Going through the entries below, count each line that holds "hearing" and give only the total.
== Supplied data
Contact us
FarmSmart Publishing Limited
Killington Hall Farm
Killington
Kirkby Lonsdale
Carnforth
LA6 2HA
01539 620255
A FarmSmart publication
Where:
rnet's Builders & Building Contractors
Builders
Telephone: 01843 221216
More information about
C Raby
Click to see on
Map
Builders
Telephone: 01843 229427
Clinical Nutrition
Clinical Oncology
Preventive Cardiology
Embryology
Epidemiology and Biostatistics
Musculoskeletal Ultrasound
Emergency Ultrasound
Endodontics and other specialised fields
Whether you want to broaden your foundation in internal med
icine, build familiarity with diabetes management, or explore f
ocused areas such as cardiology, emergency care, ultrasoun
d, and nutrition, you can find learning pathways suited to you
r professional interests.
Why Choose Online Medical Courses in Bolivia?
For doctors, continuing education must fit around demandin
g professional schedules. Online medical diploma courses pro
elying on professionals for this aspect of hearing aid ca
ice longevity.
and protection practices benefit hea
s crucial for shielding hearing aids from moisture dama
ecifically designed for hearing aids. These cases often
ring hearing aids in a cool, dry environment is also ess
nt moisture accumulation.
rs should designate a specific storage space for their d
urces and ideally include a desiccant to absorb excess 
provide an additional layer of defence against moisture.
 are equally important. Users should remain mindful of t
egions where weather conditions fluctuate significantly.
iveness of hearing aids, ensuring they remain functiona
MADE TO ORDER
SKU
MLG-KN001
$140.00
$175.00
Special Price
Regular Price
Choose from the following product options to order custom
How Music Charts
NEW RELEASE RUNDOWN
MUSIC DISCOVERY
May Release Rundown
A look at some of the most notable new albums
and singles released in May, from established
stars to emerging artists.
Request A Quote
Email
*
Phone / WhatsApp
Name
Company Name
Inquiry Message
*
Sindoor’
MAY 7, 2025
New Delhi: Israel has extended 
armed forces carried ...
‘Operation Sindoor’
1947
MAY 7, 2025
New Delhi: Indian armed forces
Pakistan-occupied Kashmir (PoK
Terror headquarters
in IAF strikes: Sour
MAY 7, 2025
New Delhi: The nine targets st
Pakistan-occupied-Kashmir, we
====
# Result:
5